Fix/dates v2/symptom extraction addition
Contribution for Marielle Derocher and Zohreh Mahdavi for Deep Learning for Healthcare class.
Our goal was to create a method of training a model to extracting symptoms from MIMIC-III clinical notes.
We added two files:
pyhealth/tasks/symptom_extraction.py
The SymptomExtraction task trains a given a token classification model such as Bio_ClinicalBERT to be able to identify symptoms when given clinical notes.
symptom_extraction_mimic.ipynb
This notebook gives an example of how to using the NOTEEVENTS data from MIMIC-III, identify and tokenize the symptoms using sciscpacy and UMLs data, and use the SymtomExtraction task.

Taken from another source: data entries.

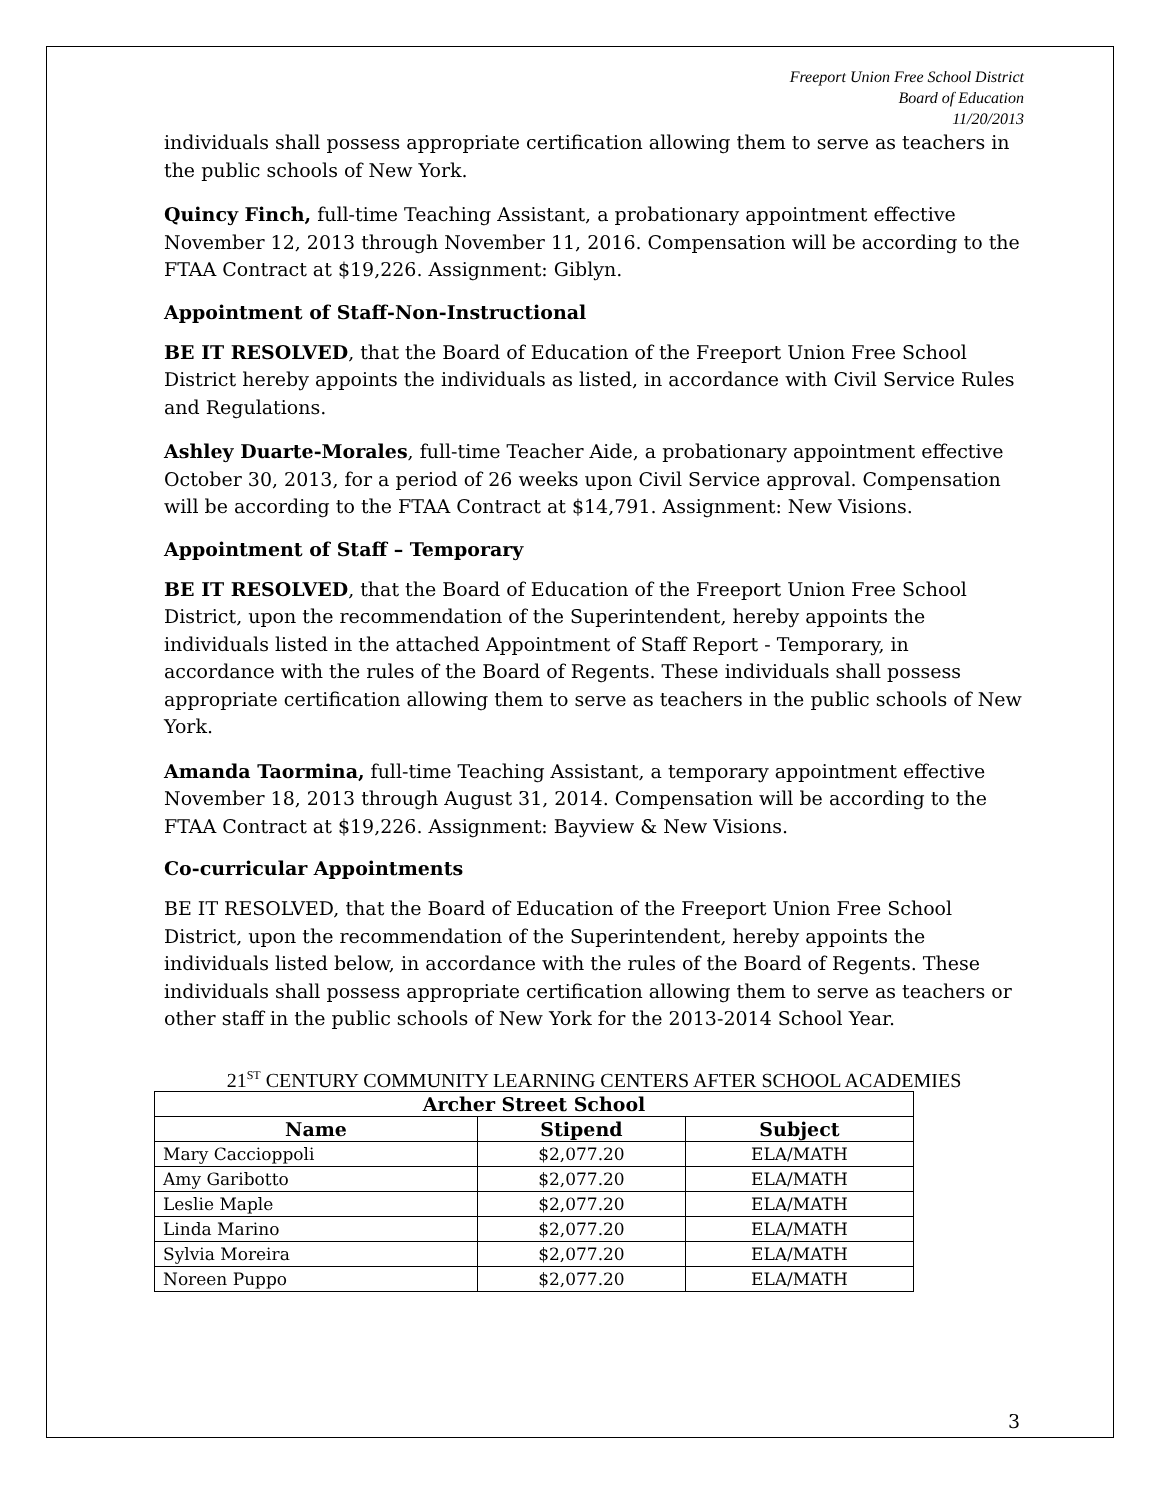Freeport Union Free School District
Board of Education
11/20/2013
individuals shall possess appropriate certification allowing them to serve as teachers in the public schools of New York.
Quincy Finch, full-time Teaching Assistant, a probationary appointment effective November 12, 2013 through November 11, 2016. Compensation will be according to the FTAA Contract at $19,226. Assignment: Giblyn.
Appointment of Staff-Non-Instructional
BE IT RESOLVED, that the Board of Education of the Freeport Union Free School District hereby appoints the individuals as listed, in accordance with Civil Service Rules and Regulations.
Ashley Duarte-Morales, full-time Teacher Aide, a probationary appointment effective October 30, 2013, for a period of 26 weeks upon Civil Service approval. Compensation will be according to the FTAA Contract at $14,791. Assignment: New Visions.
Appointment of Staff – Temporary
BE IT RESOLVED, that the Board of Education of the Freeport Union Free School District, upon the recommendation of the Superintendent, hereby appoints the individuals listed in the attached Appointment of Staff Report - Temporary, in accordance with the rules of the Board of Regents. These individuals shall possess appropriate certification allowing them to serve as teachers in the public schools of New York.
Amanda Taormina, full-time Teaching Assistant, a temporary appointment effective November 18, 2013 through August 31, 2014. Compensation will be according to the FTAA Contract at $19,226. Assignment: Bayview & New Visions.
Co-curricular Appointments
BE IT RESOLVED, that the Board of Education of the Freeport Union Free School District, upon the recommendation of the Superintendent, hereby appoints the individuals listed below, in accordance with the rules of the Board of Regents. These individuals shall possess appropriate certification allowing them to serve as teachers or other staff in the public schools of New York for the 2013-2014 School Year.
21<sup>ST</sup> CENTURY COMMUNITY LEARNING CENTERS AFTER SCHOOL ACADEMIES
| Archer Street School | | |
| --- | --- | --- |
| Name | Stipend | Subject |
| Mary Caccioppoli | $2,077.20 | ELA/MATH |
| Amy Garibotto | $2,077.20 | ELA/MATH |
| Leslie Maple | $2,077.20 | ELA/MATH |
| Linda Marino | $2,077.20 | ELA/MATH |
| Sylvia Moreira | $2,077.20 | ELA/MATH |
| Noreen Puppo | $2,077.20 | ELA/MATH |
3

Hey Ammara and Marielle, super cool work!
I think there's something we at PyHealth have done a bad job in explaining, specifically our documentation and tutorials (tbh, that's on me), and if you're interested in expanding your PyHealth PR or modifying it for a merge by us. I'd love if you guys could do the following:
- It seems the symptom extraction "task" is actually a model. if you guys could move it into the models directory, and have it inherit base_model, that would be really cool for us.
- Let me know if you need help with anything. I'd highly recommend looking at our RNN implementation for it.
- Thanks for being one of the groups that was really easy to grade this semester. I hope it hasn't been too bad of an experience at DL4H.
Closing this PR as it lacks proper labeling. Please add appropriate labels and reopen if needed.